# YOUR TASK:
Among the lines below, take the one holding "pinky mcp: (82, 254)", the one holding "middle tip: (317, 197)", and all lines between them. Set them down exactly.

# MATERIAL SUPPLIED:

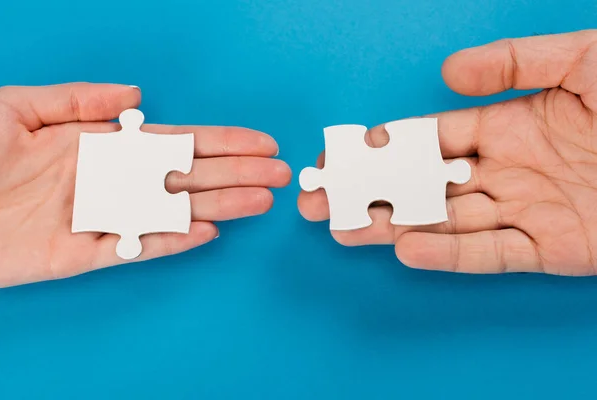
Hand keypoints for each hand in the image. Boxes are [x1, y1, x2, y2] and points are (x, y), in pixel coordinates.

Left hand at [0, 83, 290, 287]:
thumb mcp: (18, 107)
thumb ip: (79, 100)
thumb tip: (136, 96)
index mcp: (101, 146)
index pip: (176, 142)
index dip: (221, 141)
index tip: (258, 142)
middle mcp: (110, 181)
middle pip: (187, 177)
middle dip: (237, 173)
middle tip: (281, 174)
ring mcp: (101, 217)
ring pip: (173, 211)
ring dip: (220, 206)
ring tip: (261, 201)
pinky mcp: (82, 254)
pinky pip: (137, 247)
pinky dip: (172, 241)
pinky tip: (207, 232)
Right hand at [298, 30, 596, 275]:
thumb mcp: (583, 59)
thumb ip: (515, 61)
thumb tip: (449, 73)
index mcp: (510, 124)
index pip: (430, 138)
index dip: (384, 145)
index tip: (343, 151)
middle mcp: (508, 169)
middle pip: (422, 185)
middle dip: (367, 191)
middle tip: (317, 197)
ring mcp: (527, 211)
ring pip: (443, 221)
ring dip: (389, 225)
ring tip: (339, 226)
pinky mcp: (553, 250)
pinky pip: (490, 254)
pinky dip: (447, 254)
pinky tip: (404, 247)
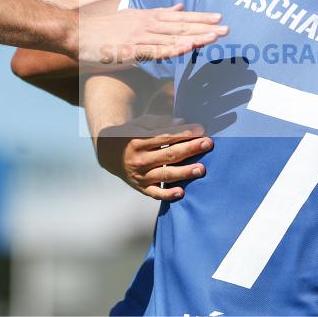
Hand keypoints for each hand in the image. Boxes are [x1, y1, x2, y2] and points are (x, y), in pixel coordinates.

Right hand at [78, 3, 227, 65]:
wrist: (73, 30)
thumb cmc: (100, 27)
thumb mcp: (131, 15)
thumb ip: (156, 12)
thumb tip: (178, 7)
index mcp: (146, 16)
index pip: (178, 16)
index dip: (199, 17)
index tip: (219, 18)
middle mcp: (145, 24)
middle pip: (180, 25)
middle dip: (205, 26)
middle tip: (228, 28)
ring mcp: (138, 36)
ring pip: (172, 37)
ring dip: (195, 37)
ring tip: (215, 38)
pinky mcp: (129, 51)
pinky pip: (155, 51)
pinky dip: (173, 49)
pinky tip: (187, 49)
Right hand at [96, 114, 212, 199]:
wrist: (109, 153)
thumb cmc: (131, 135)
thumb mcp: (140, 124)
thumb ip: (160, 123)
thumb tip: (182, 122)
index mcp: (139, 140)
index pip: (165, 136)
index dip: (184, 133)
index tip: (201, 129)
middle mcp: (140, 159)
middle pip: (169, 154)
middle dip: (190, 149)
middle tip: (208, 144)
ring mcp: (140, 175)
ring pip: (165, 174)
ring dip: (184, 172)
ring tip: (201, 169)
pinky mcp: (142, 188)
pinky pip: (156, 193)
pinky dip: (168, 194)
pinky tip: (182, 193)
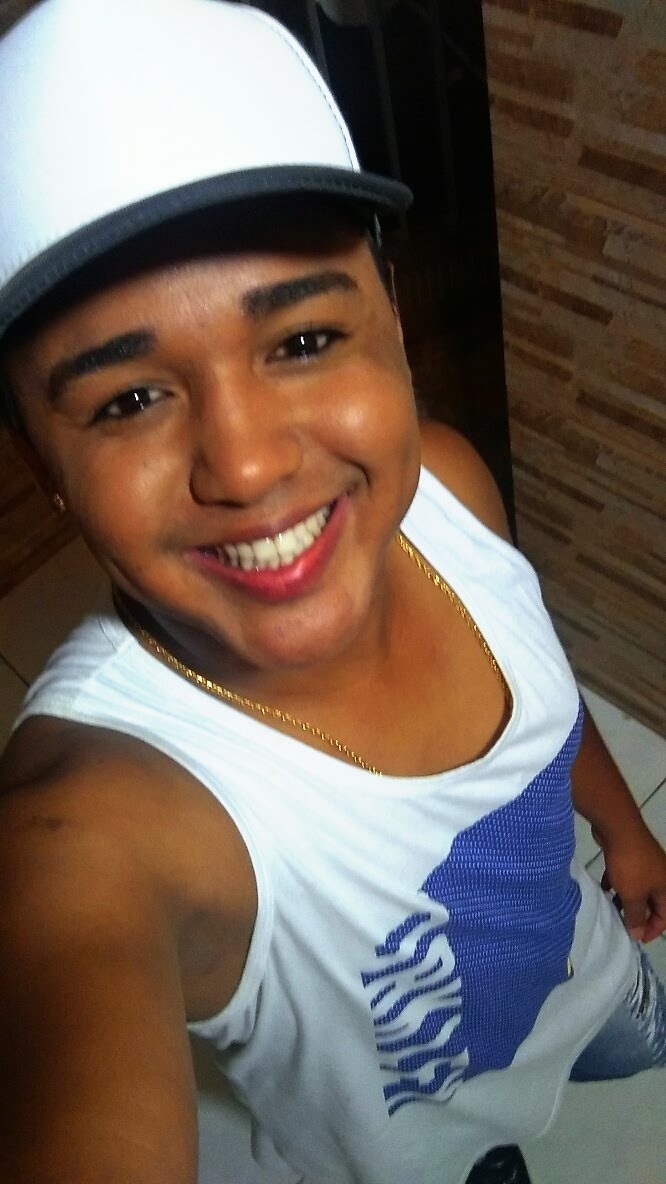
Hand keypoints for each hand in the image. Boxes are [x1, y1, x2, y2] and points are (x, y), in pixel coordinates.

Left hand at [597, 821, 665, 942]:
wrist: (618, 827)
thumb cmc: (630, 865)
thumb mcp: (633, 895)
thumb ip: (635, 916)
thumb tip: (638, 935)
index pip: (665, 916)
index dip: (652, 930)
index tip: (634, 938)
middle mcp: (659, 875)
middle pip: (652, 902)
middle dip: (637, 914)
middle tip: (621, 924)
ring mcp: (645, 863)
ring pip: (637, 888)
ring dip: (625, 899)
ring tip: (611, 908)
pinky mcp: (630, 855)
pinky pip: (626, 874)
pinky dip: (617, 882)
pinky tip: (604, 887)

==

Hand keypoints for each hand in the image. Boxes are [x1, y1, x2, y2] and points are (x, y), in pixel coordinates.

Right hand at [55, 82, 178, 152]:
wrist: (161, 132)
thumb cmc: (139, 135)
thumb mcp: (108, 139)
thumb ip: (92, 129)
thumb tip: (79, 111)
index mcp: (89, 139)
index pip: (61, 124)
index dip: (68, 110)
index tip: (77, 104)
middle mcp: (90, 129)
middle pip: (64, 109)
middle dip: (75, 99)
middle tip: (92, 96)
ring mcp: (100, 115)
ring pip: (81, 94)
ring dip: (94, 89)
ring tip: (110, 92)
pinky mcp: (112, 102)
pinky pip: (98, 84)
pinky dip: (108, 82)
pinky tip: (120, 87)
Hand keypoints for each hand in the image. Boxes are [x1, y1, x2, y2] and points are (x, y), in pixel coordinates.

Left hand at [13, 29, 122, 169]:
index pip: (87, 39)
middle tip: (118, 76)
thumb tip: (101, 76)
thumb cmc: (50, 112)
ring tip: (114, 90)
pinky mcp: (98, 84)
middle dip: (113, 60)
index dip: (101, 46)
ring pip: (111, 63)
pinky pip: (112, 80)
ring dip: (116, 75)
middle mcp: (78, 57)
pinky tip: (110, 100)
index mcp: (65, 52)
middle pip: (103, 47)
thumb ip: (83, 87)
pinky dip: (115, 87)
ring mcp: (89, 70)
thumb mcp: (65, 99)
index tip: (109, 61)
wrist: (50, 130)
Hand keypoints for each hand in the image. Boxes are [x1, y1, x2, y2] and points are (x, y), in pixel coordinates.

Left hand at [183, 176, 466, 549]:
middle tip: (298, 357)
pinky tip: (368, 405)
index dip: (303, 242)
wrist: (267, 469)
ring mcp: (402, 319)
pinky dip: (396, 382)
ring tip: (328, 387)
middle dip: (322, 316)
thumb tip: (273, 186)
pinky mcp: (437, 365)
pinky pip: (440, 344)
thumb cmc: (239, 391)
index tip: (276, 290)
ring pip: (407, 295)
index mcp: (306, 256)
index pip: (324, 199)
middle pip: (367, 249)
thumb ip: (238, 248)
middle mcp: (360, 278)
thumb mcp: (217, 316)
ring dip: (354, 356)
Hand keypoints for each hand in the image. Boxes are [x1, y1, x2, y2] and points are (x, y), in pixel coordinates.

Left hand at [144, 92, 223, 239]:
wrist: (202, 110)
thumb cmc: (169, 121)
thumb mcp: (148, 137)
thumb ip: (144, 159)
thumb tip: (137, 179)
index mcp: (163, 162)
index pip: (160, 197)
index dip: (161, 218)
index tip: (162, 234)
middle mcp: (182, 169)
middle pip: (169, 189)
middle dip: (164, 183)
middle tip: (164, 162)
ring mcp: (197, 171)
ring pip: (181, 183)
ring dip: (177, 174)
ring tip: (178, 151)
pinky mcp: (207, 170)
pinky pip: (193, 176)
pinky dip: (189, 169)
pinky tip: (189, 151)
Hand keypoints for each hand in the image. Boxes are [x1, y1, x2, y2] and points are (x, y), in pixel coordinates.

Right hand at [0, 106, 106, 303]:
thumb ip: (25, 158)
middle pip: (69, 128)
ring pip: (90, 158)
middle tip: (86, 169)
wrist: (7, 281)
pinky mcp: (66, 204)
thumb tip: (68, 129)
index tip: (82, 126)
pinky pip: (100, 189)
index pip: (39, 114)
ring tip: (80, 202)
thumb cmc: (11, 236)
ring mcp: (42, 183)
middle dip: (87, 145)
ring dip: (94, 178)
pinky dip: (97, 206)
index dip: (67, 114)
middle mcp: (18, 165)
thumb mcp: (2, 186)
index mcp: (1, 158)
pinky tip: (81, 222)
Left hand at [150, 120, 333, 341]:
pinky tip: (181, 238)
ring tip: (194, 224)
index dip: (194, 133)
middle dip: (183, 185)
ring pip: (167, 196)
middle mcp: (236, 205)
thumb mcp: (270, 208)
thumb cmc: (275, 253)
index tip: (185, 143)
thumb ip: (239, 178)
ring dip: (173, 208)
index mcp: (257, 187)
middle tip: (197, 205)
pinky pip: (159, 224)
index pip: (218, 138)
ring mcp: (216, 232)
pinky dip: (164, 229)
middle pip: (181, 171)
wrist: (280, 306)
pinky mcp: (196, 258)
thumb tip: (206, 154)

--

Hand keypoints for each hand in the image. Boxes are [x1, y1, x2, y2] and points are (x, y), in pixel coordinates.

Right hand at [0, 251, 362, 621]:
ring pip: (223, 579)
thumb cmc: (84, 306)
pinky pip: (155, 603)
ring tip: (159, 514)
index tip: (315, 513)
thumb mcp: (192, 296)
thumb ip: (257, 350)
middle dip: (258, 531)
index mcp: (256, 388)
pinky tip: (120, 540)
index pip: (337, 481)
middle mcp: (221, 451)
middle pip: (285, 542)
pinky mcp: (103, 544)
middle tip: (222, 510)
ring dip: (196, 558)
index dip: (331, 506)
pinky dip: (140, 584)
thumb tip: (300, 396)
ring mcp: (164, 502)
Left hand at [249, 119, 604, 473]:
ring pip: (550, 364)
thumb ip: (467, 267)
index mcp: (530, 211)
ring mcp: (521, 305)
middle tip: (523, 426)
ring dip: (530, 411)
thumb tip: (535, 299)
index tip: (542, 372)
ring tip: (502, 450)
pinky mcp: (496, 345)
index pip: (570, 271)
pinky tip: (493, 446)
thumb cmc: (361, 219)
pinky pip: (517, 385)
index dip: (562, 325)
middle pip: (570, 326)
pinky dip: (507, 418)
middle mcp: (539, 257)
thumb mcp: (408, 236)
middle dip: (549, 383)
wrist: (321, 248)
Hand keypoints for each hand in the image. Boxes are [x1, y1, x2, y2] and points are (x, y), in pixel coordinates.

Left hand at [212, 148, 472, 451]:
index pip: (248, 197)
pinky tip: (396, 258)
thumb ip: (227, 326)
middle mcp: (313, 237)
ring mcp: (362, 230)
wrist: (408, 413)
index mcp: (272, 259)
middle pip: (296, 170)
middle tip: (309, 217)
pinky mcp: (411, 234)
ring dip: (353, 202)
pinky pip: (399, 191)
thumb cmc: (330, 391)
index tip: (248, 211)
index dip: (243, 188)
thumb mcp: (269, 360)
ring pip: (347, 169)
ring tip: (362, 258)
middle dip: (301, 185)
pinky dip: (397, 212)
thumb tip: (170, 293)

# ANSWER TO THIS EXERCISE:
pinky mcp: (82, 254)
pinky pip: (137, 247)
pinky dip: (172, 241)
pinky tip: (207, 232)
Right hand at [298, 30, 596, 275]:
thumb mcp: (583, 59)
thumb ip: (515, 61)
thumb tip: (449, 73)
index mcp: (510, 124)
index pip: (430, 138)
index dip: (384, 145)
index tip: (343, 151)
middle mcp: (508, 169)
middle pip: (422, 185)
middle dip: (367, 191)
middle tip: (317, 197)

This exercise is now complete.